Let $a,b,x \in \mathbb{N}$ and $u,v\in\mathbb{Z}$ so that $x=ua+vb$. If $x\mid a$ and $x\mid b$ then $x=\gcd(a,b)$.
My idea was to perform a proof by contradiction. Assume $x$ is not the $\gcd$, then let $y=\gcd(a,b)$ and clearly since $x$ still divides $a$ and $b$, $y>x$. Then writing $y$ as $y=sa+tb=skx+tlx=x(sk+tl)>x$ but I can't seem to find a contradiction from this point on. MaybeI should do this proof in another way.

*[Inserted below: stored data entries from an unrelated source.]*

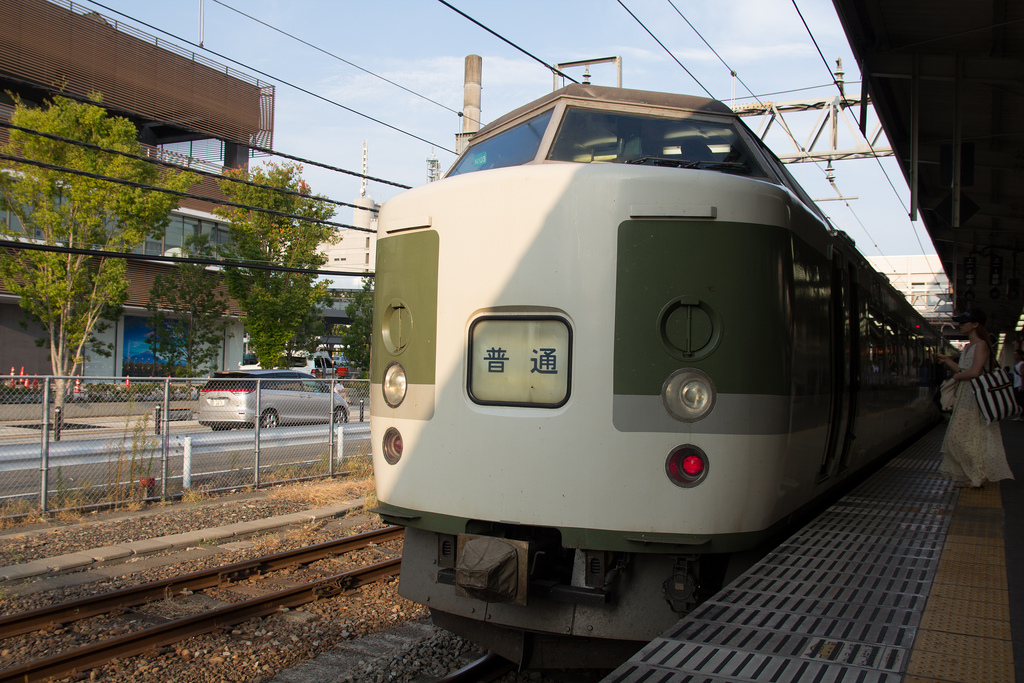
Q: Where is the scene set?
A: Train station.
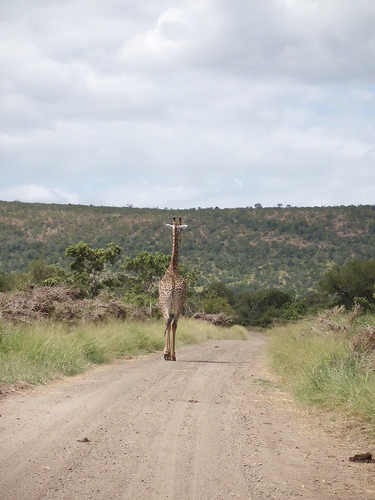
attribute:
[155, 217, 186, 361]
giraffe — large, walking, skinny, elegant, tall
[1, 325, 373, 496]
road — dirt, brown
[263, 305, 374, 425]
field — grass, lush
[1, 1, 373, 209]
sky — gray, cloudy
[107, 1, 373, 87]
cloud — gray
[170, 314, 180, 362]
leg — long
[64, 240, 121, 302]
trees — green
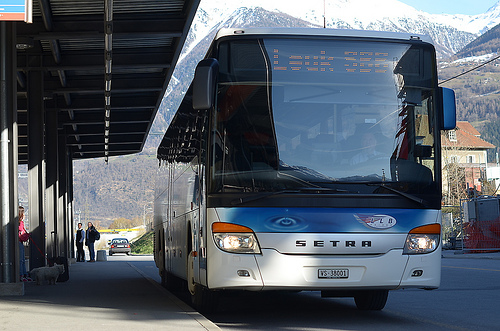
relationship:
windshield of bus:
[200, 31, 417, 183] [146, 14, 480, 310]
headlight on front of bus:
[210, 230, 263, 253] [146, 14, 480, 310]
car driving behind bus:
[106, 237, 131, 255] [146, 14, 480, 310]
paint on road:
[440, 261, 498, 275] [446, 257, 498, 315]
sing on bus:
[268, 42, 395, 78] [146, 14, 480, 310]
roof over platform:
[15, 2, 200, 159] [3, 248, 158, 327]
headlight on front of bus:
[401, 233, 441, 255] [146, 14, 480, 310]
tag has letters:
[306, 259, 358, 279] [320, 269, 328, 277]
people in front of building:
[85, 222, 100, 263] [1, 0, 200, 329]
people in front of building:
[76, 222, 86, 261] [1, 0, 200, 329]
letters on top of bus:
[268, 47, 390, 79] [152, 27, 456, 312]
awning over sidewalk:
[35, 2, 201, 161] [0, 257, 225, 328]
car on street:
[88, 215, 144, 272] [94, 225, 162, 282]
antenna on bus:
[319, 0, 329, 30] [152, 29, 446, 297]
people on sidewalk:
[85, 222, 100, 263] [0, 257, 225, 328]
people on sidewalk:
[76, 222, 86, 261] [0, 257, 225, 328]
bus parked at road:
[159, 53, 474, 321] [115, 249, 498, 330]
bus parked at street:
[152, 27, 456, 312] [108, 247, 498, 330]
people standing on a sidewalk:
[85, 222, 100, 263] [1, 250, 223, 329]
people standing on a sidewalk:
[76, 222, 86, 261] [1, 250, 223, 329]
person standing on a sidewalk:
[13, 200, 33, 282] [1, 250, 223, 329]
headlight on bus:
[212, 232, 262, 254] [126, 50, 456, 300]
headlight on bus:
[401, 233, 441, 255] [126, 50, 456, 300]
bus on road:
[152, 27, 456, 312] [115, 249, 498, 330]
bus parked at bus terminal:
[152, 27, 456, 312] [1, 0, 199, 330]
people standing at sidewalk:
[76, 214, 101, 256] [83, 240, 178, 329]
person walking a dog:
[13, 200, 33, 282] [27, 259, 66, 290]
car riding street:
[106, 237, 131, 255] [108, 247, 498, 330]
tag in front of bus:
[318, 268, 350, 279] [152, 27, 456, 312]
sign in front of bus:
[250, 31, 422, 88] [152, 27, 456, 312]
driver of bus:
[346, 127, 398, 176] [146, 14, 480, 310]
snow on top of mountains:
[334, 5, 375, 30] [321, 1, 417, 31]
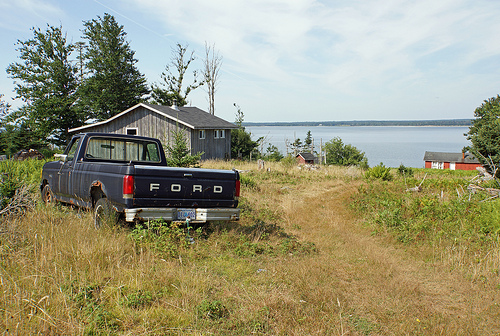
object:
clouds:
[140, 0, 500, 123]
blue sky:
[1, 0, 499, 122]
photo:
[0, 0, 498, 334]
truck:
[41, 130, 242, 234]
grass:
[0, 207, 340, 336]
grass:
[343, 177, 498, 249]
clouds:
[0, 0, 103, 121]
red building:
[422, 150, 490, 172]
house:
[60, 102, 237, 166]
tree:
[461, 94, 498, 186]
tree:
[0, 22, 81, 157]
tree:
[71, 13, 151, 121]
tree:
[147, 42, 209, 106]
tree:
[320, 136, 371, 168]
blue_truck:
[40, 132, 239, 231]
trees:
[196, 41, 218, 117]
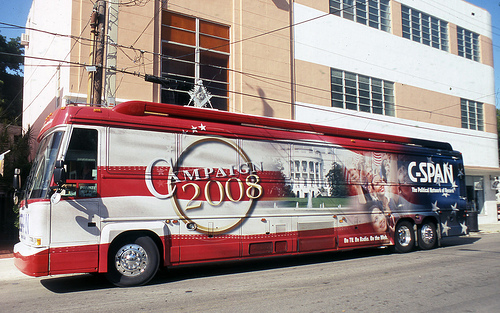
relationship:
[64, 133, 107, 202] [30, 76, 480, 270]
window on a bus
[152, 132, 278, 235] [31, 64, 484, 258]
circle sitting on bus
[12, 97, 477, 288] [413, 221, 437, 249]
bus on tire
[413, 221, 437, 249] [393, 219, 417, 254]
tire on tire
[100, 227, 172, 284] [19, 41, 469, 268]
tire on a bus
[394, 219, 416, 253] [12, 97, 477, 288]
tire on a bus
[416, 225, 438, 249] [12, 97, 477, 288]
tire on a bus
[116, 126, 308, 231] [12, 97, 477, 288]
sign on a bus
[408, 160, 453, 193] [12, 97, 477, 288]
sign on bus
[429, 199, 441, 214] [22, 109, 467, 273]
star on bus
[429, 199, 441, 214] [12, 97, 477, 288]
star on bus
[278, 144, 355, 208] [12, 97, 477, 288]
image on bus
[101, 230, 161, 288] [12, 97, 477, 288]
tire on bus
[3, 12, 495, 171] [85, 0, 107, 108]
wires on pole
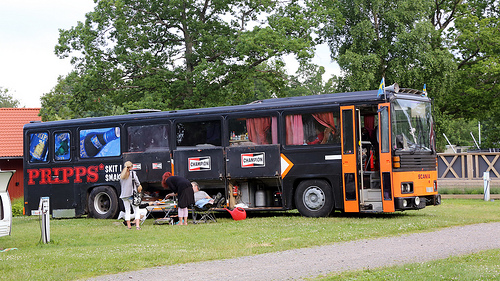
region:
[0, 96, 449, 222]
orange and black bus with advertising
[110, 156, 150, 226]
woman standing near bus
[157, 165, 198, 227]
person with white pants and black shirt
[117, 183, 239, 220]
two people on lounge chairs near bus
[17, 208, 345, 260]
green grassy area next to bus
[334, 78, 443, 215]
orange and black front end of bus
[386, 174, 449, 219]
lighting on front end of bus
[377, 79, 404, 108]
horn mounted on top front corner of bus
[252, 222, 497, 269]
gray gravel pathway in front of bus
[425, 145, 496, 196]
tan and black fencing next to bus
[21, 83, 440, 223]
A black and orange bus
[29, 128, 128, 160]
Beer bottle advertisements in the window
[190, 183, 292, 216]
Two open luggage compartments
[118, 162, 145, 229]
A woman wears a black purse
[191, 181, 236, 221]
Woman lounges in a chair on the ground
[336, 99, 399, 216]
The doors of the bus are open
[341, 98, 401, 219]
The doors of the bus are orange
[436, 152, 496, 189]
The fence has wooden x's on it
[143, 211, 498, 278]
A gravel driveway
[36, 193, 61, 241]
An electrical outlet stand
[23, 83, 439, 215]
A dark colored bus.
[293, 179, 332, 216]
A front wheel of a bus.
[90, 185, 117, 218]
A rear wheel of a bus.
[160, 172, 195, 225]
A female with a red hair.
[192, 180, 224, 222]
A person on a chair.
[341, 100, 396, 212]
A door on a bus.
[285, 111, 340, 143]
Red curtains on a bus.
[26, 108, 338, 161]
Windows on a bus.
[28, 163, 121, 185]
A sign on a bus.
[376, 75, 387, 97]
A blue flag.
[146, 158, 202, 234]
this is a person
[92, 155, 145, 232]
this is a person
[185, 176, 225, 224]
this is a person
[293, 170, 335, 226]
this is a wheel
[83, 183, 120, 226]
this is a wheel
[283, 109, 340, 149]
this is a window of a bus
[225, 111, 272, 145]
this is a window of a bus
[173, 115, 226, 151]
this is a window of a bus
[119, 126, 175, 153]
this is a window of a bus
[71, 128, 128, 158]
this is a window of a bus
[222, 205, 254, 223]
red watering can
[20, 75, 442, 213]
black and orange bus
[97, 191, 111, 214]
missing hubcap off tire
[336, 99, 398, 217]
orange doors on the bus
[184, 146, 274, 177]
two champion spark plug logos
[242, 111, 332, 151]
red curtains in the window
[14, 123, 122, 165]
drink decals on the back windows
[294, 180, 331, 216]
big tires for the bus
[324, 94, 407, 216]
the doors on the bus are open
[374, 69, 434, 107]
there are two flags on top of the bus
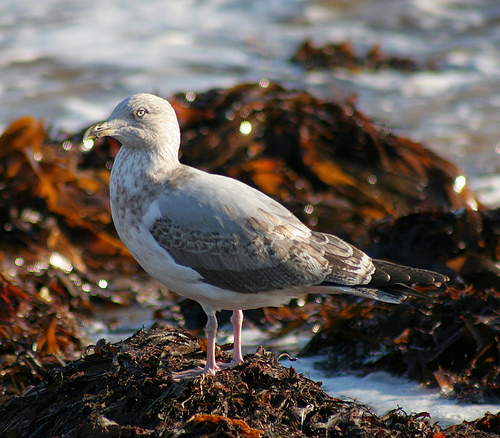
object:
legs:
[171, 308, 220, 382]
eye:
[136, 106, 146, 117]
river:
[4, 1, 499, 209]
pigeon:
[80, 91, 450, 384]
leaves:
[224, 116, 267, 151]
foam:
[279, 355, 496, 417]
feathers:
[108, 164, 451, 316]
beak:
[82, 121, 112, 141]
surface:
[6, 82, 454, 414]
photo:
[4, 4, 499, 436]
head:
[81, 91, 181, 151]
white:
[172, 272, 201, 300]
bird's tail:
[282, 229, 449, 308]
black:
[376, 257, 449, 296]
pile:
[193, 81, 413, 197]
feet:
[167, 362, 221, 383]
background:
[1, 1, 499, 438]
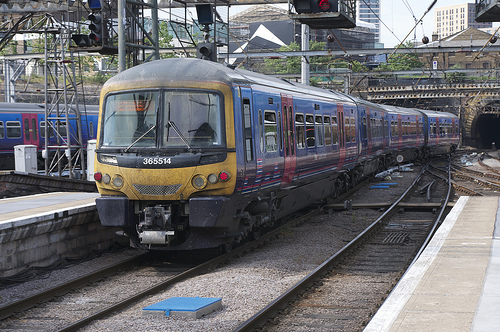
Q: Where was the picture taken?
A: At the train station.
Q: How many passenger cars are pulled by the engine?
A: Three.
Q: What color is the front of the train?
A: Yellow.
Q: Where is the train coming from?
A: A tunnel.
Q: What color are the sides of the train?
A: Blue and red.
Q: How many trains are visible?
A: Two.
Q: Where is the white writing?
A: Under the windshield.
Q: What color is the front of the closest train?
A: Yellow.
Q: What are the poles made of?
A: Metal.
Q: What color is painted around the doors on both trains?
A: Red.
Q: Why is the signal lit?
A: To direct train traffic.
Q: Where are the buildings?
A: Background.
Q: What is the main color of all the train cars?
A: Blue.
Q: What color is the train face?
A: The train face is yellow.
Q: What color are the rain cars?
A: The train car is blue and red.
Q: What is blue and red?
A: The train car is blue and red.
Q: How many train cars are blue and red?
A: There are 4 blue and red train cars.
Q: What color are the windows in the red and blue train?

Any help would be appreciated!
My answer relies on the following theorem:
If $a$ and $b$ are co-prime natural numbers, then there exist integers $u$ and $v$ such that $ua+vb=1$. The converse is also true.
Proof:Since $x|a$ and $x|b$, let $a=kx, b=lx,$ where $k,x\in\mathbb{N}$. Given, $x=ua+vb\implies x=ukx+vbx\implies 1=uk+vb$. Now, since we know that $u,v\in\mathbb{Z}$, due to the converse of the above theorem, we conclude that $k$ and $l$ are co-prime. This means $x$ is the greatest common factor of $a$ and $b$.(Other common factor will be factors of $x$).